## TEXTE FOURNI
========================================

Comme beaucoup, Nicolas Batum semblait toutefois tiraillé entre l’aspect sportif et l’aspect éthique de cette décision. « Je ne suis pas pour les naturalisés ou les passeports donnés comme ça », expliquait-il alors au micro de RMC Sport. Parmi les leaders de la sélection, il déplorait un « problème au niveau éthique et au niveau de la formation à la française », tout en reconnaissant que ce recrutement ferait le plus grand bien à l’équipe.
La question se posera ainsi une nouvelle fois et fera certainement l’objet d’un vif débat. Il serait toutefois très difficile d’ajouter le pivot à l’équipe si ses futurs coéquipiers ne veulent pas de lui. Pour toutes ces raisons, rien n’est encore fait.
Comment trouver un équilibre entre compétitivité et éthique ?
Avec des moyennes de 30,6 points, 11,7 rebonds et 4,2 passes en NBA cette saison, Joel Embiid fait indéniablement partie des meilleurs joueurs du monde. Son recrutement ferait sans doute passer la sélection dans une nouvelle catégorie.
La raquette qu’il pourrait former avec Rudy Gobert vend évidemment du rêve. Dans la basket FIBA, la perspective d’avoir deux joueurs aussi grands et mobiles dans la raquette est plutôt excitante. Seulement, le problème n’est pas là.
Ce que la plupart des joueurs reprochent à ce potentiel recrutement, c’est l’aspect moral. La présence d’athlètes naturalisés est souvent pointée du doigt dans les compétitions internationales. Les Espagnols ont régulièrement été critiqués sur ce point, notamment par les Français.
Récemment, Andrew Albicy — fort de 74 sélections avec les Bleus — résumait parfaitement le débat. « Il y a le côté sportif et le côté éthique », a-t-il reconnu sur le plateau de First Team. « Ça pourrait donner une autre dimension à notre équipe », a-t-il concédé, avant d’affirmer que la France peut décrocher un titre mondial « sans avoir besoin d’aller chercher un Américain, un Camerounais ou autre ».
Né au Cameroun, puis parti aux États-Unis à ses 16 ans, Embiid n’a rien à voir avec l’équipe de France. Alors, quand le sujet a été évoqué il y a quelques années, la FFBB a pris position sur le sujet de la naturalisation.

========================================

## CONSIGNES
(1) Répondez à ces questions sur le texte sur Joel Embiid :
(a) Combien de points Joel Embiid marque-t-il en moyenne en NBA cette saison ?
(b) Combien de sélections avec les Bleus compte Andrew Albicy ?
(c) À quel âge Joel Embiid est-il parti aux États-Unis ?
(2) Mettez à jour le texte sur Joel Embiid : recopiez le passage situé entre « La raquette qu’il » et « par les Français. », bornes comprises, en remplaçant « Rudy Gobert » par « un autre pivot ».
(3) Poursuivez le texte sur Joel Embiid à partir de sa dernière phrase.

## ENTRÉES FOURNIES

========================================

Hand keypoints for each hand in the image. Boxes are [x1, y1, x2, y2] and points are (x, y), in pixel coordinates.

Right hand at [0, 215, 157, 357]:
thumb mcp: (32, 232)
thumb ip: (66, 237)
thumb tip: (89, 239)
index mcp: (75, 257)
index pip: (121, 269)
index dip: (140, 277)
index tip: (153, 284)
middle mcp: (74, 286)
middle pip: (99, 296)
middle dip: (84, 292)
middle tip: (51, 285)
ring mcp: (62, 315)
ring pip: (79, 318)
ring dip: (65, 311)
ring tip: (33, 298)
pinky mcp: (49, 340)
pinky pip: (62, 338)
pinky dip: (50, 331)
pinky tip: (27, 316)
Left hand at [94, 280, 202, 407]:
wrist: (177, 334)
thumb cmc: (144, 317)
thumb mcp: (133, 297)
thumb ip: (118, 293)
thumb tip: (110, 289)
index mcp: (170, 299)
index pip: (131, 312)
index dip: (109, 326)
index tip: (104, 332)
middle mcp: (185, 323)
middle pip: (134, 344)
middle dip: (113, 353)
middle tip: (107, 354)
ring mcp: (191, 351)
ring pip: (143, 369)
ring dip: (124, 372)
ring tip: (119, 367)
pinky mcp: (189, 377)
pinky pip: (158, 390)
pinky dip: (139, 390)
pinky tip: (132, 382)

========================================

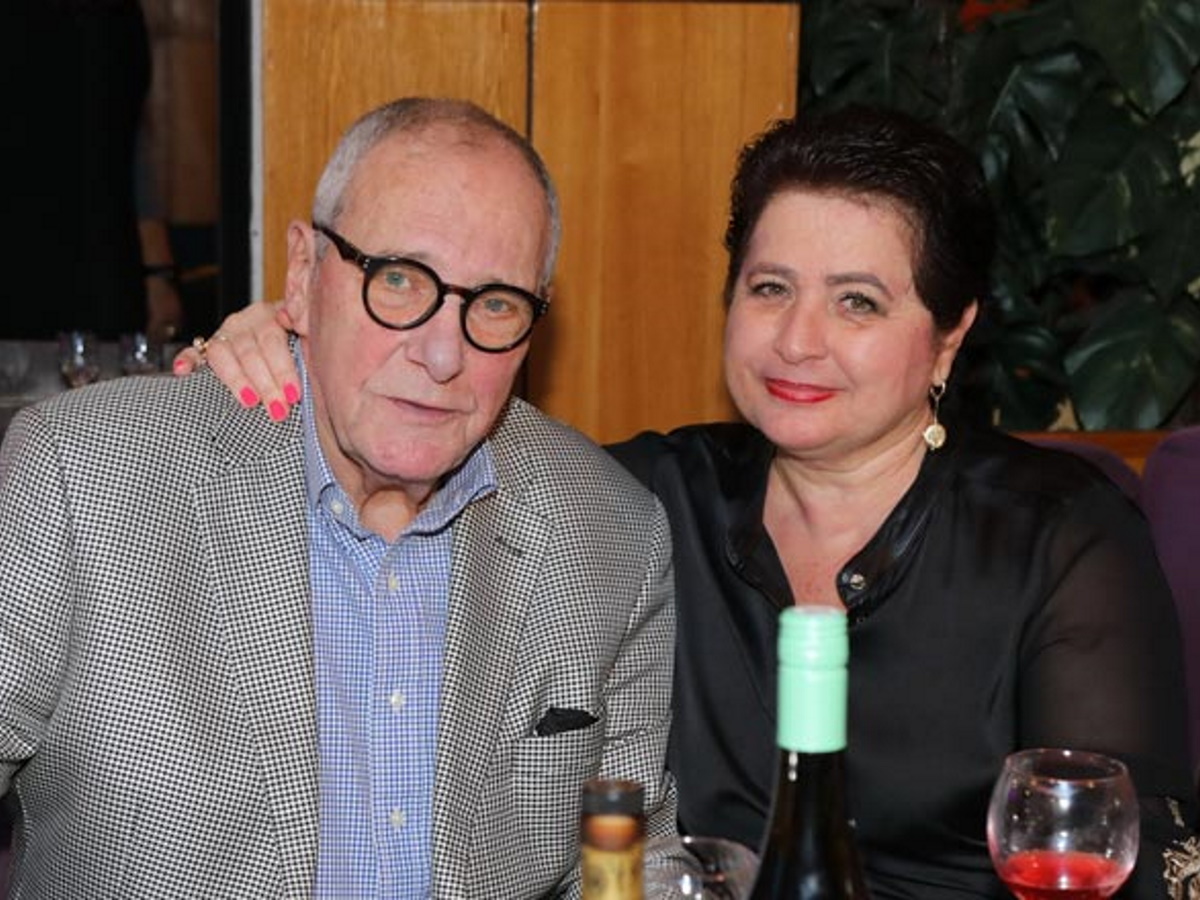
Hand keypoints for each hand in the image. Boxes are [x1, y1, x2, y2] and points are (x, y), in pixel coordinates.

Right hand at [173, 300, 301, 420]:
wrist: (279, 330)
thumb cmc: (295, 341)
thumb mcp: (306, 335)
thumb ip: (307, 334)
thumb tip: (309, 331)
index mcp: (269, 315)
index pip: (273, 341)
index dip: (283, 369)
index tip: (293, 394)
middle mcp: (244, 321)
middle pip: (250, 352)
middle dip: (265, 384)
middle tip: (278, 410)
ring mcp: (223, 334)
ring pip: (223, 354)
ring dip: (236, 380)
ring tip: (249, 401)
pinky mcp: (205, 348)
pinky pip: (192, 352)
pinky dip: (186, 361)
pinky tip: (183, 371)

========================================

## RÉPONSES
(1)
(a) 30,6 points.
(b) 74 sélections.
(c) À 16 ans.

(2)
La raquette qu’il pourrait former avec un autre pivot vend évidemment du rêve. Dans la basket FIBA, la perspective d’avoir deux joueurs aussi grands et mobiles dans la raquette est plutôt excitante. Seulement, le problème n’est pas là.
Ce que la plupart des joueurs reprochent à ce potentiel recrutement, c’est l’aspect moral. La présence d’athlètes naturalisés est souvent pointée du doigt dans les compétitions internationales. Les Espagnols ont régulièrement été critiqués sur ce point, notamment par les Français.

(3)
« Est-ce que ça peut aider l’équipe de France ? Oui. Est-ce que c’est bien normal ? Non », tranchait à l’époque Jean Pierre Siutat, président de la Fédération, dans l’espoir de mettre un terme au débat. « Je préfère avoir une équipe de garçons et de filles, qui ont envie d’être là. En parler aujourd’hui est un faux débat. […] Je ne veux pas qu’on soit taxé d’aller chercher des talents comme d’autres le font. Les jeunes joueurs ne sont pas licenciés et ne sont donc pas protégés. Et, à terme, ils ne représentent plus leur pays. Je souhaite, au contraire, que les joueurs soient licenciés dans leur pays, jouent pour leur pays et que leur éventuel départ soit régulé par la Fédération internationale. »
La naturalisation du pivot est-elle contraire à l’éthique ? C’est une question complexe que l’on laissera volontiers aux philosophes. Toutefois, elle serait clairement contraire aux positions de la Fédération sur le sujet et à l’opinion de nombreux Français.
Quel est le lien entre Joel Embiid et la France ?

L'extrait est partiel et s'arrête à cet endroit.